Copy the entries below without changes, beginning at the line that contains "pose: elev=114.8 azim=229.6" and stopping after the line that contains "Dot at: (197, 190)".
[RECORDS start]
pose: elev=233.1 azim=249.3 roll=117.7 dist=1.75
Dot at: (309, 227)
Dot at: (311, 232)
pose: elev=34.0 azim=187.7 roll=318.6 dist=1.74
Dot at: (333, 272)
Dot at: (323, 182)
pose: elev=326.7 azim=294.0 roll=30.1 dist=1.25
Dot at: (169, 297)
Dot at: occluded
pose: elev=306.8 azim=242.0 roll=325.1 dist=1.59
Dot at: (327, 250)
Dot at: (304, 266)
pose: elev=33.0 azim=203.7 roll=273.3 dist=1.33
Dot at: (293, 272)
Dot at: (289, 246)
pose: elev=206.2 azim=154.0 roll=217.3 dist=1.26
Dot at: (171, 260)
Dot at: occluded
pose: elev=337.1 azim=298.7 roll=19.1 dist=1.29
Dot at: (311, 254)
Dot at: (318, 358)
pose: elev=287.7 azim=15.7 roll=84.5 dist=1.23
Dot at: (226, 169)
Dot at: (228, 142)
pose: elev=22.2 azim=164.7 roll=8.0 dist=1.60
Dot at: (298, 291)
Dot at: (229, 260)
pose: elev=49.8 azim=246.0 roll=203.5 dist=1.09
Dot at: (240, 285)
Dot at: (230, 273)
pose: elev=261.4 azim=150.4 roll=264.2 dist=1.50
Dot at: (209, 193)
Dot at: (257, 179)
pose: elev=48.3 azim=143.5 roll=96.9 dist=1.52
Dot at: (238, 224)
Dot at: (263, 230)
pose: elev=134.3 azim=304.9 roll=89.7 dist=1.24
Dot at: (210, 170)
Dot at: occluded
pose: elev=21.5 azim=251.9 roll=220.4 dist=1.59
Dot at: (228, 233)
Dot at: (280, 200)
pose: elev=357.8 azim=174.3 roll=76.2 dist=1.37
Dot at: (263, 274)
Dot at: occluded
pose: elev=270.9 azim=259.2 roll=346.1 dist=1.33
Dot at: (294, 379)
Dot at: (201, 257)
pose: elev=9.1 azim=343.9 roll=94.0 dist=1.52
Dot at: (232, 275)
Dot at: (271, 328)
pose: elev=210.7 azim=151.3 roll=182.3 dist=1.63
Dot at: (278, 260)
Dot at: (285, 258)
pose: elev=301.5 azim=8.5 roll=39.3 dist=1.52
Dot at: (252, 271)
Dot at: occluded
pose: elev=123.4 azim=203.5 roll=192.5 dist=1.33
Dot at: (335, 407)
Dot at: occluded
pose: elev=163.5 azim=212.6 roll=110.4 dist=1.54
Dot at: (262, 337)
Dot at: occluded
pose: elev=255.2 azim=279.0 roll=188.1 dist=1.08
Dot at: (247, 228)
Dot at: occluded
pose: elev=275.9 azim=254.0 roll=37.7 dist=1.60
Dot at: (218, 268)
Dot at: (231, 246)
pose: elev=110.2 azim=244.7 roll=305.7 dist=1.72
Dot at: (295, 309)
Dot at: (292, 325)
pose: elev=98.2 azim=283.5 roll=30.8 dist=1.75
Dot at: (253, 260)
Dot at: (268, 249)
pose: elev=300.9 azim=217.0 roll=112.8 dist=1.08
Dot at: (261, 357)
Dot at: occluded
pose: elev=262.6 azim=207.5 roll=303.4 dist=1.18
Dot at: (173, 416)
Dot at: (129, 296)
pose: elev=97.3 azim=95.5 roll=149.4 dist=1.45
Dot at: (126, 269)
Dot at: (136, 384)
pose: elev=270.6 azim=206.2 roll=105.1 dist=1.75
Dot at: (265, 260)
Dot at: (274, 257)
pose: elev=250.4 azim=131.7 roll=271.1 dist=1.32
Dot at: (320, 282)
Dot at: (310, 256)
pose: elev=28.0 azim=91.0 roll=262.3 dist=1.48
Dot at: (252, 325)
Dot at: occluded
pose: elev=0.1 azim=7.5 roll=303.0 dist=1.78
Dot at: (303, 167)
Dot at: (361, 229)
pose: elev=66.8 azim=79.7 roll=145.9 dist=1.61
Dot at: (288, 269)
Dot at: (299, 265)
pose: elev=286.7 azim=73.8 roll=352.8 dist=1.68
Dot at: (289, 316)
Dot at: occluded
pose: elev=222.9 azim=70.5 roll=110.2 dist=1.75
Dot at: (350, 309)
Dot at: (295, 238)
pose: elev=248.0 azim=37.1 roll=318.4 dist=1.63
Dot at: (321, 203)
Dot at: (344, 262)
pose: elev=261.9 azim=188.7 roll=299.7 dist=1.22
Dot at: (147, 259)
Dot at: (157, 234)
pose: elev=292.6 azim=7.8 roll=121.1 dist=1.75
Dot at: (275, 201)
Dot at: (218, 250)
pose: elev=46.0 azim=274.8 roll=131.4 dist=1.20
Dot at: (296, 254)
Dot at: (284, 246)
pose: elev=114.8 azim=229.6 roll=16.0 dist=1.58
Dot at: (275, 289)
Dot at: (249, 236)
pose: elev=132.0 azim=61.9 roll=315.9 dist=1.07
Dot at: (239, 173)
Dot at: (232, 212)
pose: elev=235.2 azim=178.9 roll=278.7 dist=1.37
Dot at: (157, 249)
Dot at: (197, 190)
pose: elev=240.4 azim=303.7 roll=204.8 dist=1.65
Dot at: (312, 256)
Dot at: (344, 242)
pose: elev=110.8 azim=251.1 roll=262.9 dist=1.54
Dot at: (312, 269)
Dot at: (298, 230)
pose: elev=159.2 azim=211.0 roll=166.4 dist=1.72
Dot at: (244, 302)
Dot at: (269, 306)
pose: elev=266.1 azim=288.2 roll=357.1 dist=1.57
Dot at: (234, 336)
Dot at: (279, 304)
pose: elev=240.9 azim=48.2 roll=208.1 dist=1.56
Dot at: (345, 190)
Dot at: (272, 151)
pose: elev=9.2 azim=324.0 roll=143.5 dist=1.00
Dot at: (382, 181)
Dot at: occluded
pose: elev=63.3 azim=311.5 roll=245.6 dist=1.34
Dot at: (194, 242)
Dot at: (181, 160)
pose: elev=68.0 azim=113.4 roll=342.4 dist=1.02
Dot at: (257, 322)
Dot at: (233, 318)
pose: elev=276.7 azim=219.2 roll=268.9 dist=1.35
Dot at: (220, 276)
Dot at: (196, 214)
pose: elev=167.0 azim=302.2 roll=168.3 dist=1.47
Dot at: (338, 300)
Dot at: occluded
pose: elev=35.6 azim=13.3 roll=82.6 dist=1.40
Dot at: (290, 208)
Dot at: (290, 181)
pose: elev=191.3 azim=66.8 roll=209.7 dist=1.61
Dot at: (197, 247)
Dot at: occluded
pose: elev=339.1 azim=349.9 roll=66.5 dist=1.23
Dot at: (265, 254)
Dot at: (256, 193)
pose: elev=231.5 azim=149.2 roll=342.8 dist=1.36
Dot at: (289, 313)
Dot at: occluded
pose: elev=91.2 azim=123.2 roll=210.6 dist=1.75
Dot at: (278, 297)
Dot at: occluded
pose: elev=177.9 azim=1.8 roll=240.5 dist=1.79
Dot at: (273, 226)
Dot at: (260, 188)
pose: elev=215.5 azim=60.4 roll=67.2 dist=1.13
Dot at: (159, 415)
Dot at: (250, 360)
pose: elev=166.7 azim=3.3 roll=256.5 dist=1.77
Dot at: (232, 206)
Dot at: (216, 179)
[RECORDS end]
_PROBLEM SOLUTION_
pose: elev=114.8 azim=229.6 roll=16.0 dist=1.58
Dot at: (275, 289)
Dot at: (249, 236)
pose: elev=132.0 azim=61.9 roll=315.9 dist=1.07
Dot at: (239, 173)
Dot at: (232, 212)
pose: elev=235.2 azim=178.9 roll=278.7 dist=1.37
Dot at: (157, 249)
Dot at: (197, 190)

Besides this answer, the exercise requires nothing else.